Morning. Thanks for taking the follow-up. Just coming back onto, you know, the ability to harvest and manage your wood costs from your forest, how have you changed your harvesting plans, you know, given the wood cost dynamics, if at all? Should we expect, you know, kind of your own forest harvesting to be elevated near term to make sure you don't have to pay any higher, you know, spot wood prices? Thank you.
It's a good question. I mean, we are in a phase just now, as I said, we said a couple of years ago that we should go from 4.4 million cu m per year to up to 5.5, and that we will do, and that is of course due to the fact that we have treated the forest in a good way, so by that the potential is higher. Normally, we try to keep the harvesting level in the forest at the same level from year to year. I mean, in good times, you always need more cash. In bad times, you also need more cash. I think it's good to keep some kind of strict line in that perspective.
Another perspective is of course, how to get access to good entrepreneurs to keep the cost level in the harvesting operations. That's not a secret. I mean, it has been a challenge to get access to good people to come to the forest and do the harvesting operations. Just now it's a little bit better, and maybe some resources are coming back from Russia and so on. I mean, we have a little bit better balance in that perspective. We have also employed some more people, and we have bought some more harvesters inside SCA just in order to, yeah, to secure the wood supply in a better way. To be honest, no tactical things in this area.
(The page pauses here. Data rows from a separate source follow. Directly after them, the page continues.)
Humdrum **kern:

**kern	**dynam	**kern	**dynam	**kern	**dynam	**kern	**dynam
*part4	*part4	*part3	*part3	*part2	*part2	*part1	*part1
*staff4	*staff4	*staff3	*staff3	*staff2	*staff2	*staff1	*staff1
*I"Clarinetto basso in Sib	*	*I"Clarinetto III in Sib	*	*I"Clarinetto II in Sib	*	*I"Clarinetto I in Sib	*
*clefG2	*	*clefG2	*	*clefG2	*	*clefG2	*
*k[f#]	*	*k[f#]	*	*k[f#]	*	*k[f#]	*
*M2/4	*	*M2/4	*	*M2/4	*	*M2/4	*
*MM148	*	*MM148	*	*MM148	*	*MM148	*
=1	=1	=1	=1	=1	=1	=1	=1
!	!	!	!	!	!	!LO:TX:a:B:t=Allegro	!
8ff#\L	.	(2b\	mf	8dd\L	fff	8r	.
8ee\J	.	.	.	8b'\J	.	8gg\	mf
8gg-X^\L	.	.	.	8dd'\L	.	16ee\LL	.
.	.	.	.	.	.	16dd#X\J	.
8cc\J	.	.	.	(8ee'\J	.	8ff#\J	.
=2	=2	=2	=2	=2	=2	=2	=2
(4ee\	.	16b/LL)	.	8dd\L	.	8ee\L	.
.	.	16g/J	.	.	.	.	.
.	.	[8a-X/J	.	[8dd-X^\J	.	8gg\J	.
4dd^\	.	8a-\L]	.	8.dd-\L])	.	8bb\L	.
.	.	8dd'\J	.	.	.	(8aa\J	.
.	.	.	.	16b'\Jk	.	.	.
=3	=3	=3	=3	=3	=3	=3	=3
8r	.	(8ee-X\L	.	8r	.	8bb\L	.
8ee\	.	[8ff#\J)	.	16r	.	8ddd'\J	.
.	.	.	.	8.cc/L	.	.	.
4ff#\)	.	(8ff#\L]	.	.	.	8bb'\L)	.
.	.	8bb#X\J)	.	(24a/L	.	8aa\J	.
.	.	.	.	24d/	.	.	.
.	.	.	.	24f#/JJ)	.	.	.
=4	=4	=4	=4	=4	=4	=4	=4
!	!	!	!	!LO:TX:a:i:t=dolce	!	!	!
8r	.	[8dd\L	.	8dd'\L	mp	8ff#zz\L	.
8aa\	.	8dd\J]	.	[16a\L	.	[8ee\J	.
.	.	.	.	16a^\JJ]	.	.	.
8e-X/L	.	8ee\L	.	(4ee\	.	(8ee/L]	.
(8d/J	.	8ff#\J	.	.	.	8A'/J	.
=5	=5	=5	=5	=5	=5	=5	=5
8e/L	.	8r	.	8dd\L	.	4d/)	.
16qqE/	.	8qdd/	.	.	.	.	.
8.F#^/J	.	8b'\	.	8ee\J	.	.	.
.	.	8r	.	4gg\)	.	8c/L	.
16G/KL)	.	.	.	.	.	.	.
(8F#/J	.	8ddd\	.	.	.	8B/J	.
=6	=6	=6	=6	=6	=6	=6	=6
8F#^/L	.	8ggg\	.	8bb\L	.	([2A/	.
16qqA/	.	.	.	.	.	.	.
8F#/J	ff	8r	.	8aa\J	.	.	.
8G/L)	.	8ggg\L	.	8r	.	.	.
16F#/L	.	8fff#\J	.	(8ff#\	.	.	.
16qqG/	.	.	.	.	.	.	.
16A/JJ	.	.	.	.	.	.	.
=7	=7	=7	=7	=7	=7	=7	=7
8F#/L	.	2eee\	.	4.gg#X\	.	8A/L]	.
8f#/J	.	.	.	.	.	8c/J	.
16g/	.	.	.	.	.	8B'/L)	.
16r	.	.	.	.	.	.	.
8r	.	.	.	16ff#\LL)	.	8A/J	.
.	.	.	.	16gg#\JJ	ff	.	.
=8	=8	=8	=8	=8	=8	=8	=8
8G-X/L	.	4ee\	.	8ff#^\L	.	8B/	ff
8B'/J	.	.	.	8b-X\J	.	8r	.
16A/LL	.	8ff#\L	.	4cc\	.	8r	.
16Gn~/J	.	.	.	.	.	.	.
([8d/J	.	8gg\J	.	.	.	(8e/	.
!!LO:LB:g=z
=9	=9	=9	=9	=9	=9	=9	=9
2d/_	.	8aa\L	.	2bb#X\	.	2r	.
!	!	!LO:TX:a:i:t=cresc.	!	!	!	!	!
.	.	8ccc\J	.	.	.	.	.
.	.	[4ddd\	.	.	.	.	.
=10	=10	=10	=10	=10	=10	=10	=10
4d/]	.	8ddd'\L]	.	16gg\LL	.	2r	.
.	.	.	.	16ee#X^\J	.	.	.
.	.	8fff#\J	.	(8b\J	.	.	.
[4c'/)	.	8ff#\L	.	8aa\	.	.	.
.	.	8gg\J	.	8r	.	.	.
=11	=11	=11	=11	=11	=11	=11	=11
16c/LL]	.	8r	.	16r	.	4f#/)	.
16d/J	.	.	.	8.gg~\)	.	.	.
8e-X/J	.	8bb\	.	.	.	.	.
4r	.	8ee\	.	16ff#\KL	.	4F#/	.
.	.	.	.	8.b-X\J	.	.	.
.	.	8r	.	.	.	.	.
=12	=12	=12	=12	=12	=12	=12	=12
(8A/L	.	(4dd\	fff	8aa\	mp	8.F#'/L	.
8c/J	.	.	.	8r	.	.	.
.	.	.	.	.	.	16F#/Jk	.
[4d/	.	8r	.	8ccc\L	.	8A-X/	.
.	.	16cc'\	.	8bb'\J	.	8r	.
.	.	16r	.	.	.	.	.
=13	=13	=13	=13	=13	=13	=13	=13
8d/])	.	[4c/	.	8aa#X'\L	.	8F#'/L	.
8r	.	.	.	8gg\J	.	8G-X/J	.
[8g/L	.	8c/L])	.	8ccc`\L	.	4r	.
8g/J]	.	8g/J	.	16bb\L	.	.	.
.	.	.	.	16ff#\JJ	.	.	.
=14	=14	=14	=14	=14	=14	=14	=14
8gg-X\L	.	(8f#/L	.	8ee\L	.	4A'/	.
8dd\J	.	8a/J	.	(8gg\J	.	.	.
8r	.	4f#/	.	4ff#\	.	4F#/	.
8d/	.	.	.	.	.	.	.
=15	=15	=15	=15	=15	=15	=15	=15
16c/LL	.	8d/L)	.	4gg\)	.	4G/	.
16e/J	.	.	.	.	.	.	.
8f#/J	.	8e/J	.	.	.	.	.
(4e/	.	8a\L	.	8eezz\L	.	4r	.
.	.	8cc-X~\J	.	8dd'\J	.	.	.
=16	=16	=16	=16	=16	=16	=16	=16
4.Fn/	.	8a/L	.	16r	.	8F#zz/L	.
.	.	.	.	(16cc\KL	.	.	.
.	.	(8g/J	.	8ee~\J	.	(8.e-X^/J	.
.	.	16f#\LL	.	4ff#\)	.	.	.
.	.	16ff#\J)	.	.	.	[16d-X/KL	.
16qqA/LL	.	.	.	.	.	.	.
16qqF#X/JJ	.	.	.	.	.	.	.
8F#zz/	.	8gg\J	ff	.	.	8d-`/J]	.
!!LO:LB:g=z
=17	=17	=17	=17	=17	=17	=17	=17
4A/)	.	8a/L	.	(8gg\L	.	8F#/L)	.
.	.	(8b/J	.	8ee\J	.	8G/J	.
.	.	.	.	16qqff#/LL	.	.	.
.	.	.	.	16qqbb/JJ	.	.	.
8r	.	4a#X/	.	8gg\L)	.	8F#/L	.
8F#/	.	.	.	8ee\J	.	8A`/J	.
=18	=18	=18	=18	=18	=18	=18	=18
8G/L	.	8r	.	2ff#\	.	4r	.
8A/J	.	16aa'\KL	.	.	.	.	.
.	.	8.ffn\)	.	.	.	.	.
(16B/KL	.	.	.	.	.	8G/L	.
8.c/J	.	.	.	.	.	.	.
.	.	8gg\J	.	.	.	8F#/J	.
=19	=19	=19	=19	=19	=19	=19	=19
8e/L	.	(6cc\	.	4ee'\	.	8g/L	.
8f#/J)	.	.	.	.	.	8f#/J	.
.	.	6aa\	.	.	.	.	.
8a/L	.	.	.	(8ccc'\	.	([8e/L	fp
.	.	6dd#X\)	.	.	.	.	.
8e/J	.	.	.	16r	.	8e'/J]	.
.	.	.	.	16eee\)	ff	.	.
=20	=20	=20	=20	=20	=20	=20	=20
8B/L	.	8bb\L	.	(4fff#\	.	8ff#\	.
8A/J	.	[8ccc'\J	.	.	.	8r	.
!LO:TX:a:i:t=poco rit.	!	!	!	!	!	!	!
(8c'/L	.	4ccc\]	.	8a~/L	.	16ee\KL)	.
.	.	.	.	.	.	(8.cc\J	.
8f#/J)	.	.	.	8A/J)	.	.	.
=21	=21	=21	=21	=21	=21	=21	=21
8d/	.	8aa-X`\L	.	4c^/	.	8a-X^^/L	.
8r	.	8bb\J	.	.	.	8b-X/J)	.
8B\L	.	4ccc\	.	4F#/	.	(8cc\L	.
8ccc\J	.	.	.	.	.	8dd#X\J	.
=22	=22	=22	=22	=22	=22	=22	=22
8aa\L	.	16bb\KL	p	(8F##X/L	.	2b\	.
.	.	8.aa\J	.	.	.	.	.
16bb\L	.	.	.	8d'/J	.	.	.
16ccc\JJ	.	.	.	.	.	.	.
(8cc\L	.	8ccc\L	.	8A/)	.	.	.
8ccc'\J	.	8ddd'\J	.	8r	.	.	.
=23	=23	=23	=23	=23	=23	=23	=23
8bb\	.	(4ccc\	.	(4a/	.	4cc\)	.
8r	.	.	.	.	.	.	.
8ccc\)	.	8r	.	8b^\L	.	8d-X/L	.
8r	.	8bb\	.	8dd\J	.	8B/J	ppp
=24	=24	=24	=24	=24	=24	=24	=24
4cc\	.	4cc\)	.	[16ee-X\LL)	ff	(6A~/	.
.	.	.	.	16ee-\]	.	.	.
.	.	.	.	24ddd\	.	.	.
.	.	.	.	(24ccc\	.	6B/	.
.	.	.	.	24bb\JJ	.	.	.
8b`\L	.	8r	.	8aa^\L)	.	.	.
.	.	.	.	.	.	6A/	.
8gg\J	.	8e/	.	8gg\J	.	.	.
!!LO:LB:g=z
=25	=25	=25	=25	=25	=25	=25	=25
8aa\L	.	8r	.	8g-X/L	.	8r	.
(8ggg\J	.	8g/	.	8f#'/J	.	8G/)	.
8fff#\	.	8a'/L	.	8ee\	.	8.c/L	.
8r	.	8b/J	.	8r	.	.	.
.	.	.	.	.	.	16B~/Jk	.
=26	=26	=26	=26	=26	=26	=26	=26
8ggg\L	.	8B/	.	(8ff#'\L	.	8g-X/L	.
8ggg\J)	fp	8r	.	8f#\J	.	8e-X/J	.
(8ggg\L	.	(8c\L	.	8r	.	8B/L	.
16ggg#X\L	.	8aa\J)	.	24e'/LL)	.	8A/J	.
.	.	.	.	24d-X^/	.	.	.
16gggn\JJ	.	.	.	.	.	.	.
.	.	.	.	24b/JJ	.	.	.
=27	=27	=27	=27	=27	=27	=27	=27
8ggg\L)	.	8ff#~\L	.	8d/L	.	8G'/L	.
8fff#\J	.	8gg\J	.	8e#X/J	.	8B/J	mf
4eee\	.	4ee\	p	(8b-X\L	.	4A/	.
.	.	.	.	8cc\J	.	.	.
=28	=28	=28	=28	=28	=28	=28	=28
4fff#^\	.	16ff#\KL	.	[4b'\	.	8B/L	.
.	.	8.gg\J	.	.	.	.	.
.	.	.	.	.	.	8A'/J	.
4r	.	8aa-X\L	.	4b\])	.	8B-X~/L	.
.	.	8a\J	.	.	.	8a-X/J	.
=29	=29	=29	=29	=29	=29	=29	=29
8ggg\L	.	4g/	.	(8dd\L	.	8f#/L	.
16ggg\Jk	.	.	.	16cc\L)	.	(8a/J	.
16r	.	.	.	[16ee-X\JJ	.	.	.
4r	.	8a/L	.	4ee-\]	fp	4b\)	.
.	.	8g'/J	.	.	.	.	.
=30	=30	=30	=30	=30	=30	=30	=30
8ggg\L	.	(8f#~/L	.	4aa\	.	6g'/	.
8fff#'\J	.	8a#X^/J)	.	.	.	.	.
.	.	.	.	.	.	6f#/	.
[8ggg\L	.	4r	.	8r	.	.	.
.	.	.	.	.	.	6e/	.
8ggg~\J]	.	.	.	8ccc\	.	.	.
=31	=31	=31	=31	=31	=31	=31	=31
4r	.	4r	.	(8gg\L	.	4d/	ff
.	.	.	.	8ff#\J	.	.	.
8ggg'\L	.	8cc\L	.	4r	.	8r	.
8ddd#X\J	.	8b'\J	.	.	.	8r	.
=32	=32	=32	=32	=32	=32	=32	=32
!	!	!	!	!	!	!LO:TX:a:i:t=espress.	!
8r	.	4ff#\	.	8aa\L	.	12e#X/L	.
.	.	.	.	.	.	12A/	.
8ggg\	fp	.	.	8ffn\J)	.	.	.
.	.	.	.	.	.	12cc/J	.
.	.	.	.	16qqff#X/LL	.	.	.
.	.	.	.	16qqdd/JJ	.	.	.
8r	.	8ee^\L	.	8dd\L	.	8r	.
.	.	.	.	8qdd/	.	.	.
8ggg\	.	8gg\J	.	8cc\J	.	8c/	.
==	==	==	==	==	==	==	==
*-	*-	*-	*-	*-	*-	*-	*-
I mean, we have a fantastic situation where we can get, at least 50% of what we need from our own forest, and we try to stick to that line in good times and in bad times.
Thank you very much.
Thank you. There are no further questions in queue. I will now hand it back to your host for closing remarks. Thank you.
Thank you for joining us today, and welcome back in July, on July 21st for the half-yearly results. Thank you for joining us.